Data for this exercise
== == ==
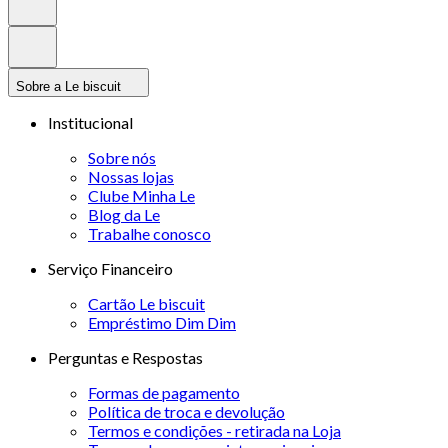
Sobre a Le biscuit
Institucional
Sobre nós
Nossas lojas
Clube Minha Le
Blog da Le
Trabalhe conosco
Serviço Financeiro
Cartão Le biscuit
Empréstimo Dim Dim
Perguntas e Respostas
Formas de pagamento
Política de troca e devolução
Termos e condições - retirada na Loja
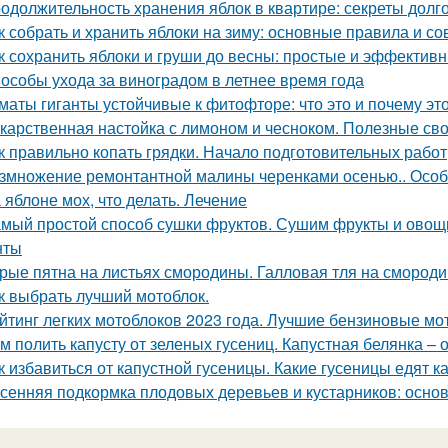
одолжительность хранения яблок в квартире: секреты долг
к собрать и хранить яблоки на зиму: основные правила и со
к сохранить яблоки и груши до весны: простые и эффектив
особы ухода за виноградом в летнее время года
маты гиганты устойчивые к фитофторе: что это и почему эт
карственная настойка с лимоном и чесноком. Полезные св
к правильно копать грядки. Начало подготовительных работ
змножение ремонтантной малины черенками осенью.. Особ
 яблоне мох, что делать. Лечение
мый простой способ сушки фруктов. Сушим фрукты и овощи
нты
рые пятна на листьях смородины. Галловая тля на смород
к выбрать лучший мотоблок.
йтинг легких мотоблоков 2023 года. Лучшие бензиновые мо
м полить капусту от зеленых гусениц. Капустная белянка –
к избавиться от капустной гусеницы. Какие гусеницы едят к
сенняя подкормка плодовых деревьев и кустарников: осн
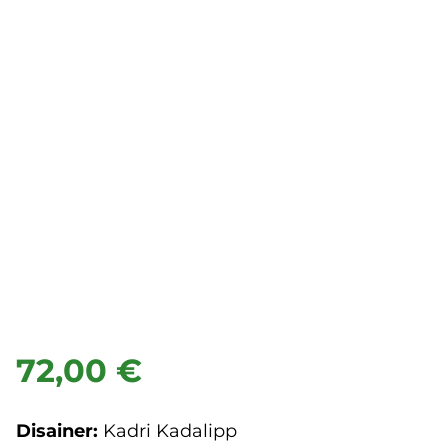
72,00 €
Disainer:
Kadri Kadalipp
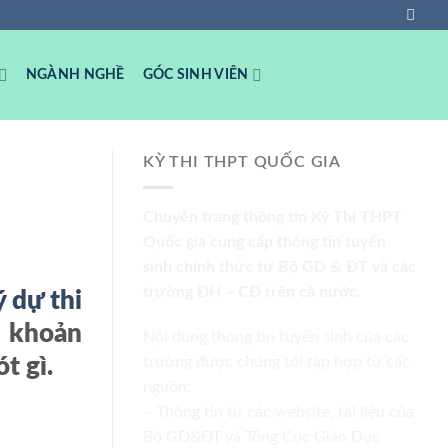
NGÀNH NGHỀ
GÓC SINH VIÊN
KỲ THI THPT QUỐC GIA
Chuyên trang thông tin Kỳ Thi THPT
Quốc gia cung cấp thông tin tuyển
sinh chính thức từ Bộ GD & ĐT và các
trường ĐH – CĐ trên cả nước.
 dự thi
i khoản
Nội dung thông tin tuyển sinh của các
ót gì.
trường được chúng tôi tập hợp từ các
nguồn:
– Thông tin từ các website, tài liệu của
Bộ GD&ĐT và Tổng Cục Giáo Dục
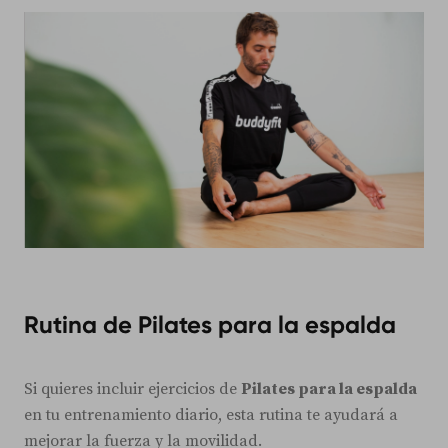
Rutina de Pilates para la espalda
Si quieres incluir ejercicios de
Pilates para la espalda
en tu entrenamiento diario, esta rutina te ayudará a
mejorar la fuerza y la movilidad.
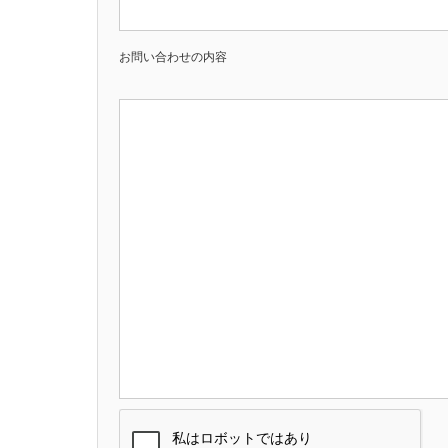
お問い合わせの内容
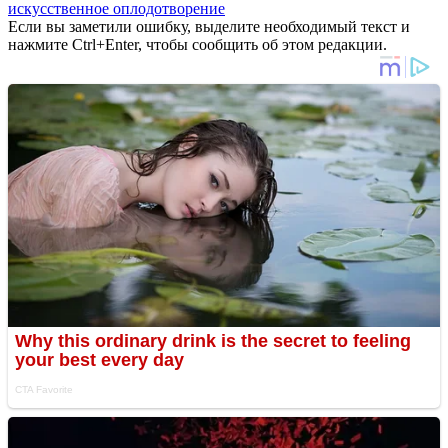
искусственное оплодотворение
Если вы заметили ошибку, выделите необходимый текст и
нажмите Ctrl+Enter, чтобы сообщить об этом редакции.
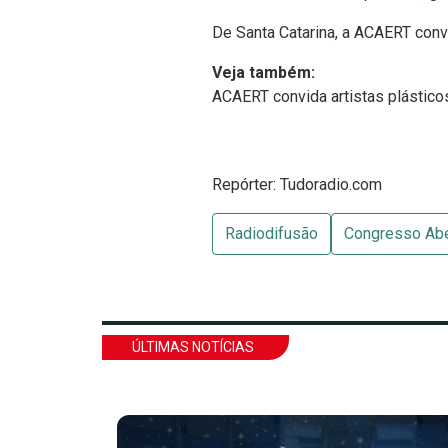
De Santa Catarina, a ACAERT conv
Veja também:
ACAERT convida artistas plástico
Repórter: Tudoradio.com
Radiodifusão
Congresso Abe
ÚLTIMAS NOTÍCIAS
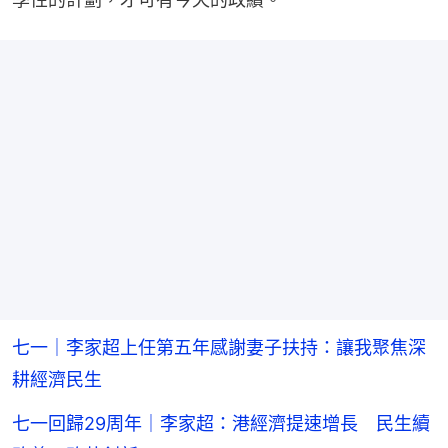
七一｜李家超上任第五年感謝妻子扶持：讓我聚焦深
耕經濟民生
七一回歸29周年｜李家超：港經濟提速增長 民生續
== == ==
Aim of the exercise
Format every line of text read from the records above as a JSON list of strings, one string per line. Leave out blank lines and the pictures.

Solution for this problem
[
  "Sobre a Le biscuit",
  "Institucional",
  "Sobre nós",
  "Nossas lojas",
  "Clube Minha Le",
  "Blog da Le",
  "Trabalhe conosco",
  "Serviço Financeiro",
  "Cartão Le biscuit",
  "Empréstimo Dim Dim",
  "Perguntas e Respostas",
  "Formas de pagamento",
  "Política de troca e devolução",
  "Termos e condições - retirada na Loja",
  "одолжительность хранения яблок в квартире: секреты долг",
  "к собрать и хранить яблоки на зиму: основные правила и со",
  "к сохранить яблоки и груши до весны: простые и эффектив",
  "особы ухода за виноградом в летнее время года",
  "маты гиганты устойчивые к фитофторе: что это и почему эт",
  "карственная настойка с лимоном и чесноком. Полезные св",
  "к правильно копать грядки. Начало подготовительных работ",
  "змножение ремонтантной малины черенками осенью.. Особ",
  " яблоне мох, что делать. Лечение",
  "мый простой способ сушки фруктов. Сушим фрукты и овощи",
  "нты",
  "рые пятна на листьях смородины. Галловая тля на смород",
  "к выбрать лучший мотоблок.",
  "йтинг легких мотоблоков 2023 года. Лучшие бензиновые мо",
  "м полить капусту от зеленых гусениц. Капустная белянка –",
  "к избавиться от капустной гусеницы. Какие гусеницы едят к",
  "сенняя подкормка плодовых деревьев и кустарников: осн",
  "72,00 €",
  "Disainer:",
  "Kadri Kadalipp",
  "NGÀNH NGHỀ",
  "GÓC SINH VIÊN",
  "KỲ THI THPT QUỐC GIA",
  "Chuyên trang thông tin Kỳ Thi THPT",
  "Quốc gia cung cấp thông tin tuyển",
  "sinh chính thức từ Bộ GD & ĐT và các",
  "trường ĐH – CĐ trên cả nước.",
  " dự thi",
  "i khoản",
  "Nội dung thông tin tuyển sinh của các",
  "ót gì.",
  "trường được chúng tôi tập hợp từ các",
  "nguồn:",
  "– Thông tin từ các website, tài liệu của",
  "Bộ GD&ĐT và Tổng Cục Giáo Dục",
  "Rutina de Pilates para la espalda",
  "Si quieres incluir ejercicios de",
  "Pilates para la espalda",
  "en tu entrenamiento diario, esta rutina te ayudará a",
  "mejorar la fuerza y la movilidad.",
  "お問い合わせの内容",
  "искусственное оплодотворение",
  "Если вы заметили ошибку, выделите необходимый текст и",
  "нажмите Ctrl+Enter, чтобы сообщить об этом редакции.",
  "De Santa Catarina, a ACAERT conv",
  "Veja também:",
  "ACAERT convida artistas plástico",
  "Repórter: Tudoradio.com",
  "Radiodifusão",
  "Congresso Abe",
  "ÚLTIMAS NOTÍCIAS",
  "七一｜李家超上任第五年感謝妻子扶持：讓我聚焦深",
  "耕經濟民生",
  "七一回歸29周年｜李家超：港經濟提速增長 民生續"
]